More examples on bootstrap and cross-validation and errors

# Common imports
import os
import numpy as np
import pandas as pd
import matplotlib.pyplot as plt
from sklearn.linear_model import LinearRegression, Ridge, Lasso
from sklearn.model_selection import train_test_split
from sklearn.utils import resample
from sklearn.metrics import mean_squared_error
# Where to save the figures and data files
PROJECT_ROOT_DIR = "Results"
FIGURE_ID = "Results/FigureFiles"
DATA_ID = "DataFiles/"

if not os.path.exists(PROJECT_ROOT_DIR):
    os.mkdir(PROJECT_ROOT_DIR)

if not os.path.exists(FIGURE_ID):
    os.makedirs(FIGURE_ID)

if not os.path.exists(DATA_ID):
    os.makedirs(DATA_ID)

def image_path(fig_id):
    return os.path.join(FIGURE_ID, fig_id)

def data_path(dat_id):
    return os.path.join(DATA_ID, dat_id)

def save_fig(fig_id):
    plt.savefig(image_path(fig_id) + ".png", format='png')

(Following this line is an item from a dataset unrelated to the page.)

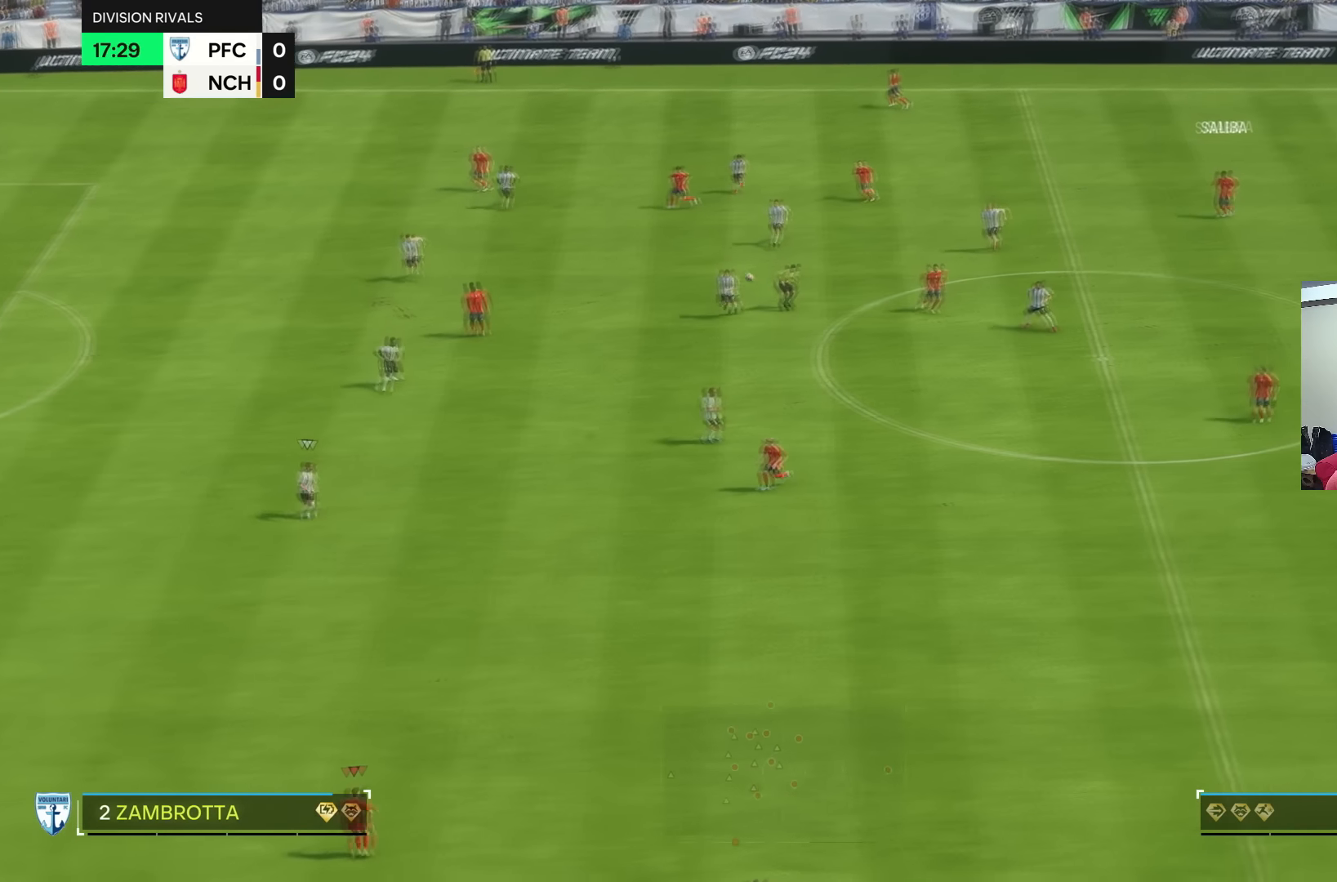
{"buttons": [], "left_stick": "center", "right_stick": "center", "events": []}
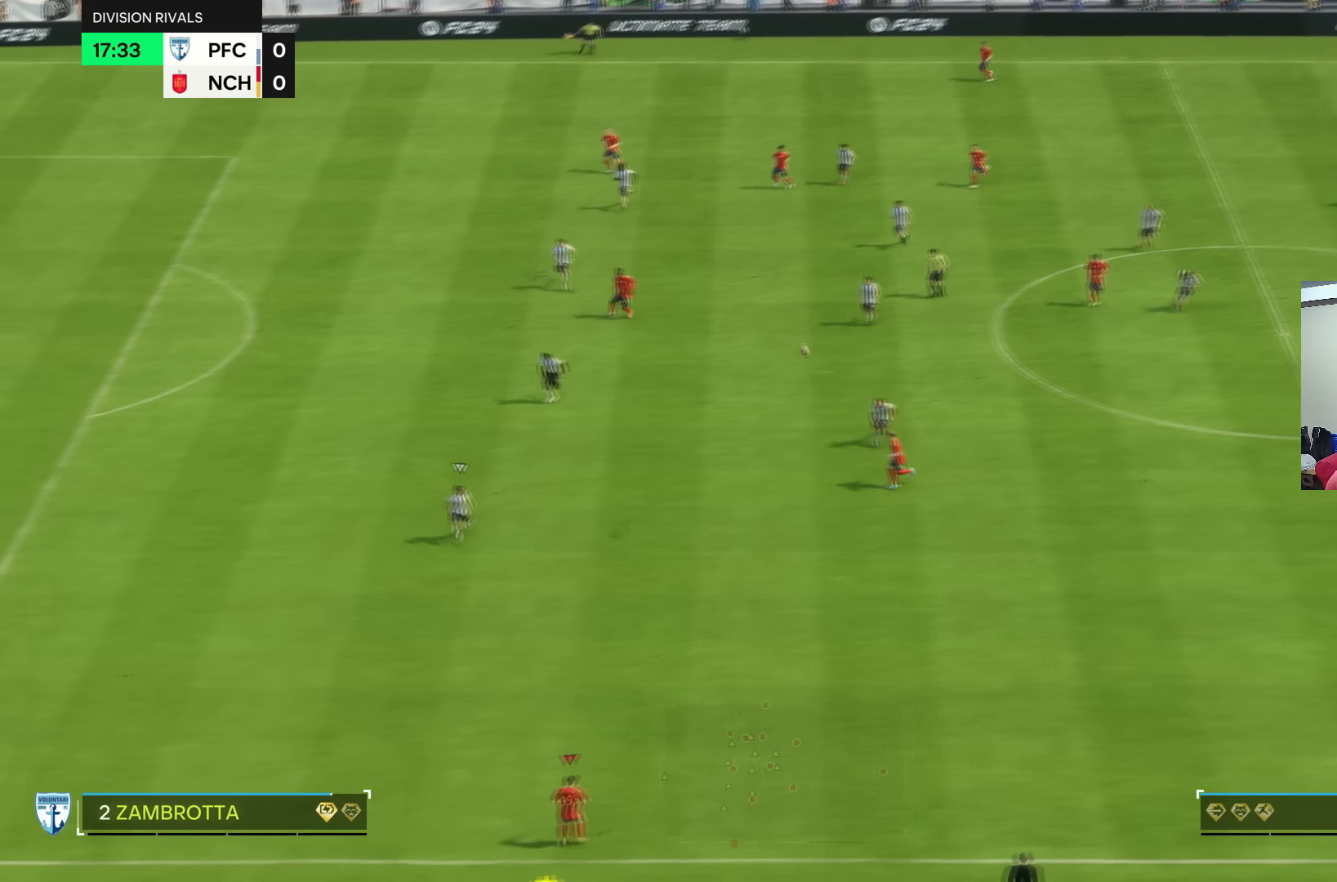
{"buttons": [], "left_stick": "center", "right_stick": "center", "events": []}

infile = open(data_path("EoS.csv"),'r')

# Read the EoS data as  csv file and organize the data into two arrays with density and energies
EoS = pd.read_csv(infile, names=('Density', 'Energy'))
EoS['Energy'] = pd.to_numeric(EoS['Energy'], errors='coerce')
EoS = EoS.dropna()
Energies = EoS['Energy']
Density = EoS['Density']
#  The design matrix now as function of various polytrops

Maxpolydegree = 30
X = np.zeros((len(Density),Maxpolydegree))
X[:,0] = 1.0
testerror = np.zeros(Maxpolydegree)
trainingerror = np.zeros(Maxpolydegree)
polynomial = np.zeros(Maxpolydegree)

trials = 100
for polydegree in range(1, Maxpolydegree):
    polynomial[polydegree] = polydegree
    for degree in range(polydegree):
        X[:,degree] = Density**(degree/3.0)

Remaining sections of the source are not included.